◆ **Task objective**: Quote each of the following entries back word for word, keeping every line as it stands.

Stored records
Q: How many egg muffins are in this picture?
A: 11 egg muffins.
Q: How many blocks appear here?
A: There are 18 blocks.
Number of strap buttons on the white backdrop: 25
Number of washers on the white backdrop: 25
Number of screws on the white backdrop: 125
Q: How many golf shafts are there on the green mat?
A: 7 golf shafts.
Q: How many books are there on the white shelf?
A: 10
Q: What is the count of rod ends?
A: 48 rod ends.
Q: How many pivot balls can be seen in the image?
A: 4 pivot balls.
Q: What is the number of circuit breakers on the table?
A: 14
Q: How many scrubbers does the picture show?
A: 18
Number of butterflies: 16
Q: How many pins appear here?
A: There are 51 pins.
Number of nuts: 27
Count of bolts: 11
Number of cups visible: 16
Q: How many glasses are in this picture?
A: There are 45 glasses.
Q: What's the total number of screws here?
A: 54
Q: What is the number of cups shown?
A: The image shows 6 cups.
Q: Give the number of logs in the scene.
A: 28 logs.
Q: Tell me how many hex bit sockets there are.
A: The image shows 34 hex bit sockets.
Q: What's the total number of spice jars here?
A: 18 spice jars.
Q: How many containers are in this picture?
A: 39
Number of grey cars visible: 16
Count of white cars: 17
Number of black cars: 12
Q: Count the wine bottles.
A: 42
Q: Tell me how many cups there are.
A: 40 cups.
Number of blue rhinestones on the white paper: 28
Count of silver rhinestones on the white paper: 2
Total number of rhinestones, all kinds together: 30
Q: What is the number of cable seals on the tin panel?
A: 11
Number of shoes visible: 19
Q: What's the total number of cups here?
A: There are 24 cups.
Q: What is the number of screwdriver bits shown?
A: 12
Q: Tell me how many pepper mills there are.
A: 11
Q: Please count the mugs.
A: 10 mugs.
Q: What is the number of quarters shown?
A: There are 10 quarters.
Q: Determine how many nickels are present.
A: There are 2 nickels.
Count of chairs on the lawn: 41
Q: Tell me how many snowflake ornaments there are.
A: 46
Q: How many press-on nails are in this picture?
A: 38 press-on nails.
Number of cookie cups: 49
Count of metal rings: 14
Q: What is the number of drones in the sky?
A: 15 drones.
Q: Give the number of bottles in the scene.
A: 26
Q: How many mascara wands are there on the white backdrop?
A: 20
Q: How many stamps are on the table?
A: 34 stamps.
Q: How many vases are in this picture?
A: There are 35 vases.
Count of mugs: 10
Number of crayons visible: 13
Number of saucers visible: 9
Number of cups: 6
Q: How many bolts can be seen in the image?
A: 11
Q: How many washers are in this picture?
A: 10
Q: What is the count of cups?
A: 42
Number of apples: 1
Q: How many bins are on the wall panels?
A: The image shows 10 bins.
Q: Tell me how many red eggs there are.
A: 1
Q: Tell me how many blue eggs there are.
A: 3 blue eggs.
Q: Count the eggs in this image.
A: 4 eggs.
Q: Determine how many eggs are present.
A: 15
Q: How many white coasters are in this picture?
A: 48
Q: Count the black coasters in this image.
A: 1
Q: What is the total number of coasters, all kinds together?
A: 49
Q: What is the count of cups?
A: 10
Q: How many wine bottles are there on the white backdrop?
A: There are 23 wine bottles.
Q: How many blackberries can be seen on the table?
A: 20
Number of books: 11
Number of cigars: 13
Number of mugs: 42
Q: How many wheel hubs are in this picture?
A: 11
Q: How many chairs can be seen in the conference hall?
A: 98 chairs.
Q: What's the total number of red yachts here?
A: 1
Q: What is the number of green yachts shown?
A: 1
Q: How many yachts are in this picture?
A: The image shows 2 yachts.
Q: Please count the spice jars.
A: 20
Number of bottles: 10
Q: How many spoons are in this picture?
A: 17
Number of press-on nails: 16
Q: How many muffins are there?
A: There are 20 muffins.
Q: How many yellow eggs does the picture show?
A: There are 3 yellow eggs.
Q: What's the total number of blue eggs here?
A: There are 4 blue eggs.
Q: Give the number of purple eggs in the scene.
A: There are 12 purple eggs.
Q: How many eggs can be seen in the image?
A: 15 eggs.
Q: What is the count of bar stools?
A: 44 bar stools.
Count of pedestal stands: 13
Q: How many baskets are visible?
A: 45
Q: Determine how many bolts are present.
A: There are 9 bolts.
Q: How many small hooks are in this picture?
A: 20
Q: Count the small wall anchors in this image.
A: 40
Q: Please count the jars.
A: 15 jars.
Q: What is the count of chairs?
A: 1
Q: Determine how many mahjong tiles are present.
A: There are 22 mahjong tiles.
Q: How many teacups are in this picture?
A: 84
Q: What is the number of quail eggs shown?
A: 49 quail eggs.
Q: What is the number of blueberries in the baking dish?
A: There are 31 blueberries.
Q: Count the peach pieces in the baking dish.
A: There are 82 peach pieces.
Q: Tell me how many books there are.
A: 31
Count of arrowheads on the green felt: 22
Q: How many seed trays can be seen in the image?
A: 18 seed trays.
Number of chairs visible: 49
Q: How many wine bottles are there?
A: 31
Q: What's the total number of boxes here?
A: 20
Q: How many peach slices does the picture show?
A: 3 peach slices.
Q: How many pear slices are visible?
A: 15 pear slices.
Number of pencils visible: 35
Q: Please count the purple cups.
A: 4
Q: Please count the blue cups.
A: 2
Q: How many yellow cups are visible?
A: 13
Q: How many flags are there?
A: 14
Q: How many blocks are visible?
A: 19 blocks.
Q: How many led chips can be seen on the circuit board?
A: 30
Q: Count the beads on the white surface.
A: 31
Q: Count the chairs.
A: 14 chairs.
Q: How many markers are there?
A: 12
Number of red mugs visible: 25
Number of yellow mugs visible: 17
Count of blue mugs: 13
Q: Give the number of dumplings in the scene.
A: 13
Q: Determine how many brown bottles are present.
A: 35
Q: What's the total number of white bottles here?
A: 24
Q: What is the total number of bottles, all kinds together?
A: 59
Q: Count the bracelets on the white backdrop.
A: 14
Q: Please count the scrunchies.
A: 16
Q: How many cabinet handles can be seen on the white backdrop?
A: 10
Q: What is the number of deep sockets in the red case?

◆ **Answer for this exercise**:
Q: How many egg muffins are in this picture?
A: 11 egg muffins.
Q: How many blocks appear here?
A: There are 18 blocks.
Number of strap buttons on the white backdrop: 25
Number of washers on the white backdrop: 25
Number of screws on the white backdrop: 125
Q: How many golf shafts are there on the green mat?
A: 7 golf shafts.
Q: How many books are there on the white shelf?
A: 10
Q: What is the count of rod ends?
A: 48 rod ends.
Q: How many pivot balls can be seen in the image?
A: 4 pivot balls.
Q: What is the number of circuit breakers on the table?
A: 14
Q: How many scrubbers does the picture show?
A: 18
Number of butterflies: 16
Q: How many pins appear here?
A: There are 51 pins.
Number of nuts: 27
Count of bolts: 11
Number of cups visible: 16
Q: How many glasses are in this picture?
A: There are 45 glasses.
Q: What's the total number of screws here?
A: 54
Q: What is the number of cups shown?
A: The image shows 6 cups.
Q: Give the number of logs in the scene.
A: 28 logs.
Q: Tell me how many hex bit sockets there are.
A: The image shows 34 hex bit sockets.
Q: What's the total number of spice jars here?
A: 18 spice jars.
Q: How many containers are in this picture?
A: 39
Number of grey cars visible: 16
Count of white cars: 17
Number of black cars: 12
Q: Count the wine bottles.
A: 42
Q: Tell me how many cups there are.
A: 40 cups.
Number of blue rhinestones on the white paper: 28
Count of silver rhinestones on the white paper: 2
Total number of rhinestones, all kinds together: 30
Q: What is the number of cable seals on the tin panel?
A: 11
Number of shoes visible: 19
Q: What's the total number of cups here?
A: There are 24 cups.
Q: What is the number of screwdriver bits shown?
A: 12
Q: Tell me how many pepper mills there are.
A: 11
Q: Please count the mugs.
A: 10 mugs.
Q: What is the number of quarters shown?
A: There are 10 quarters.
Q: Determine how many nickels are present.
A: There are 2 nickels.
Count of chairs on the lawn: 41
Q: Tell me how many snowflake ornaments there are.
A: 46
Q: How many press-on nails are in this picture?
A: 38 press-on nails.
Number of cookie cups: 49
Count of metal rings: 14
Q: What is the number of drones in the sky?
A: 15 drones.
Q: Give the number of bottles in the scene.
A: 26
Q: How many mascara wands are there on the white backdrop?
A: 20
Q: How many stamps are on the table?
A: 34 stamps.
Q: How many vases are in this picture?
A: There are 35 vases.
Count of mugs: 10
Number of crayons visible: 13
Number of saucers visible: 9
Number of cups: 6
Q: How many bolts can be seen in the image?
A: 11
Q: How many washers are in this picture?
A: 10
Q: What is the count of cups?
A: 42
Number of apples: 1
Q: How many bins are on the wall panels?
A: The image shows 10 bins.
Q: Tell me how many red eggs there are.
A: 1
Q: Tell me how many blue eggs there are.
A: 3 blue eggs.
Q: Count the eggs in this image.
A: 4 eggs.
Q: Determine how many eggs are present.
A: 15
Q: How many white coasters are in this picture?
A: 48
Q: Count the black coasters in this image.
A: 1
Q: What is the total number of coasters, all kinds together?
A: 49
Q: What is the count of cups?
A: 10
Q: How many wine bottles are there on the white backdrop?
A: There are 23 wine bottles.
Q: How many blackberries can be seen on the table?
A: 20
Number of books: 11
Number of cigars: 13
Number of mugs: 42
Q: How many wheel hubs are in this picture?
A: 11
Q: How many chairs can be seen in the conference hall?
A: 98 chairs.
Q: What's the total number of red yachts here?
A: 1
Q: What is the number of green yachts shown?
A: 1
Q: How many yachts are in this picture?
A: The image shows 2 yachts.
Q: Please count the spice jars.
A: 20
Number of bottles: 10
Q: How many spoons are in this picture?
A: 17
Number of press-on nails: 16
Q: How many muffins are there?
A: There are 20 muffins.
Q: How many yellow eggs does the picture show?
A: There are 3 yellow eggs.
Q: What's the total number of blue eggs here?
A: There are 4 blue eggs.
Q: Give the number of purple eggs in the scene.
A: There are 12 purple eggs.
Q: How many eggs can be seen in the image?
A: 15 eggs.
Q: What is the count of bar stools?
A: 44 bar stools.
Count of pedestal stands: 13
Q: How many baskets are visible?
A: 45
Q: Determine how many bolts are present.
A: There are 9 bolts.
Q: How many small hooks are in this picture?
A: 20
Q: Count the small wall anchors in this image.
A: 40
Q: Please count the jars.
A: 15 jars.
Q: What is the count of chairs?
A: 1
Q: Determine how many mahjong tiles are present.
A: There are 22 mahjong tiles.
Q: How many teacups are in this picture?
A: 84
Q: What is the number of quail eggs shown?
A: 49 quail eggs.
Q: What is the number of blueberries in the baking dish?
A: There are 31 blueberries.
Q: Count the peach pieces in the baking dish.
A: There are 82 peach pieces.
Q: Tell me how many books there are.
A: 31
Count of arrowheads on the green felt: 22
Q: How many seed trays can be seen in the image?
A: 18 seed trays.
Number of chairs visible: 49
Q: How many wine bottles are there?
A: 31
Q: What's the total number of boxes here?
A: 20
Q: How many peach slices does the picture show?
A: 3 peach slices.
Q: How many pear slices are visible?
A: 15 pear slices.
Number of pencils visible: 35
Q: Please count the purple cups.
A: 4
Q: Please count the blue cups.
A: 2
Q: How many yellow cups are visible?
A: 13
Q: How many flags are there?
A: 14
Q: How many blocks are visible?
A: 19 blocks.
Q: How many led chips can be seen on the circuit board?
A: 30
Q: Count the beads on the white surface.
A: 31
Q: Count the chairs.
A: 14 chairs.
Q: How many markers are there?
A: 12
Number of red mugs visible: 25
Number of yellow mugs visible: 17
Count of blue mugs: 13
Q: Give the number of dumplings in the scene.
A: 13
Q: Determine how many brown bottles are present.
A: 35
Q: What's the total number of white bottles here?
A: 24
Q: What is the total number of bottles, all kinds together?
A: 59
Q: Count the bracelets on the white backdrop.
A: 14
Q: Please count the scrunchies.
A: 16
Q: How many cabinet handles can be seen on the white backdrop?
A: 10
Q: What is the number of deep sockets in the red case?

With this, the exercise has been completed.